Playing with fire? Integrated retirement communities and fire safety (non) compliance
Getting to grips with the rules and regulations governing fire safety compliance is always top of mind for our customers. However, many struggle to comprehend the exact ins and outs of compliance non-negotiables and, more importantly, the weight of their culpability in the eyes of the law if a fire, deadly or otherwise, were to break out on one of their sites. Non-compliance has the potential to result in significant financial and legal implications both for property owners and operational teams.
Important questions to ask yourself
- Am I 100% sure that each and every integrated retirement community within my charge is fire safety compliant?
- Am I 100% sure that a fully operational fire detection system and fire alarm is in place, with a full audit trail from a competent person regarding maintenance checks?
- Am I 100% sure that all escape routes are kept clear and fire escape doors are operational and clear from obstruction?
- Am I 100% sure every single one of our residents has been informed about the fire safety measures and fire evacuation strategy?
- Am I 100% sure that a suitable fire risk assessment has been completed and reviewed?
- Am I 100% sure that as the ‘Responsible Person’ or ‘Duty Holder’ for fire safety responsibilities, I’m not at risk of being fined or jailed?
If you answered “No”, “I’m not sure” or even just “I think so”, to any of the above, read on to understand the things you need to consider before it’s too late.
The Responsible Person
Firstly, it is important to understand the meaning of the term, ‘Responsible Person’.
Integrated retirement communities are residential premises so you are the Responsible Person if:
- you own the building (only in relation to the non-domestic parts)
- you have control over the premises
For the avoidance of doubt, that puts any company director or IRC general manager at risk should an enforcing authority, such as the Fire and Rescue Service (FRS), deem the premises to be non-compliant.
The Duty Holder
It’s not only the Responsible Person who has duties under the Regulatory Reform (Fire Safety) Order.
You may still be a Duty Holder with some responsibilities under the Fire Safety Order if you have some control within the premises. You are considered to have control of a premises if you are subject to a contract that makes you responsible for:
- the maintenance or repair of the premises themselves or anything in or on them
- the safety of the premises
Examples of Duty Holders may include but are not limited to:
- fire risk assessor
- fire alarm engineer
- managing agent
- duty manager
- facilities manager
While at work employees must take reasonable care for the safety of themselves and any other relevant persons who could be affected by their actions or omissions. They also have a duty to inform the responsible person of any situation that could present a serious or immediate danger to safety or shortfalls in any training.

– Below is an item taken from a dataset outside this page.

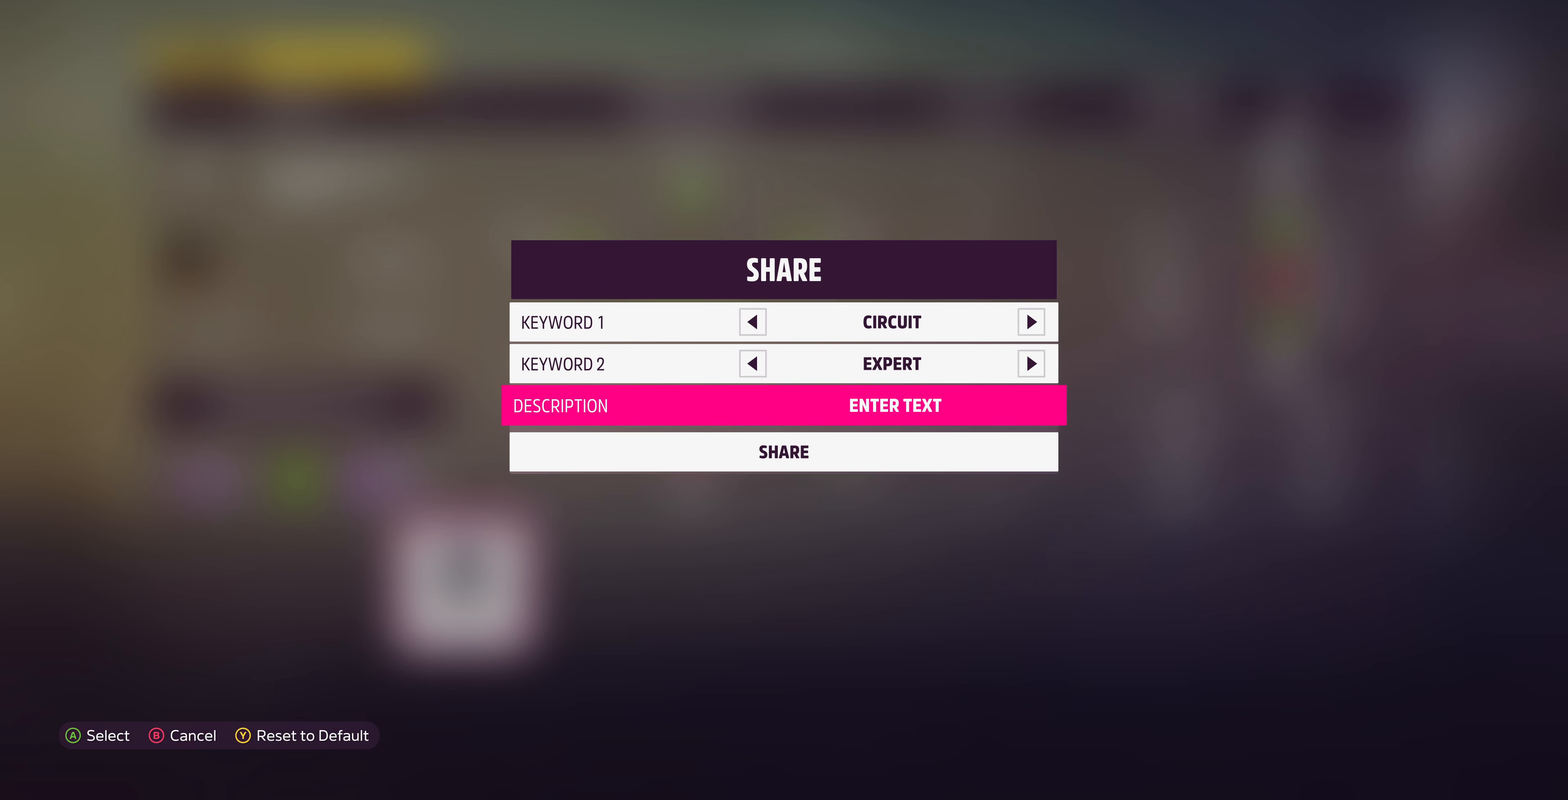
{"buttons": [], "left_stick": "center", "right_stick": "center", "events": [[100, "CROSS", "down"], [100, "DPAD_DOWN", "up"], [267, "CROSS", "up"]]}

The risks of non-compliance
Within an IRC operator, whether you’re a company director, GM or facilities manager, the implementation and management of a robust fire safety compliance strategy means there isn’t over reliance on potentially significant assumptions that others are not only aware of their duties and responsibilities, but are also competently fulfilling them too.
The Fire and Rescue Service (FRS) has the power to inspect IRC premises, checking compliance and looking for evidence that operators have carried out a suitable fire risk assessment and acted upon the findings of that assessment.
According to current fire safety legislation, strict legal action will be taken against businesses whose fire safety precautions are insufficient. Additionally, the Responsible Person(s) and Duty Holders also face personal liability if a fire were to result in injury or death without proof of having done proper fire safety compliance checks beforehand.
A checklist for Responsible Person and Duty Holder fire safety responsibilities
For integrated retirement community operators, fire safety compliance requires a good understanding of the current and future regulatory environment. While this seems straightforward, its execution is notoriously complex.
We’ve put together a checklist for you to consider, including actions that the Responsible Person must carry out under Articles 8 to 22, and 38 of the Regulatory Reform (Fire Safety) Order:
✅Article 8: Ensure that general fire precautions within the premises, as far as reasonably practicable, and the safety of employees and relevant persons, such as tenants and visitors, are always maintained.
✅Article 9: Ensure a suitable fire risk assessment is completed and reviewed.
✅Article 10: Ensure the principles of preventative measures is applied to all risks such as evaluating the risk, combatting the risk at source by maybe replacing a dangerous substance with a non-dangerous substance, provide instructions to employees etc.
✅Article 11: Provide fire safety arrangements appropriate to the size of the property and nature of its activities recording these arrangements if you employ 5 or more people, have a licence under enactment, such as alcohol licence or alterations notice in force.
✅Article 12: Eliminate or reduce risks, as far as reasonably practicable, from dangerous substances including the safe storage, transport, or disposal of any substances.
✅Article 13: Ensure that the premises have a suitable fire detection & alarm system in place and suitable firefighting equipment is present and readily accessible, to nominated trained individuals.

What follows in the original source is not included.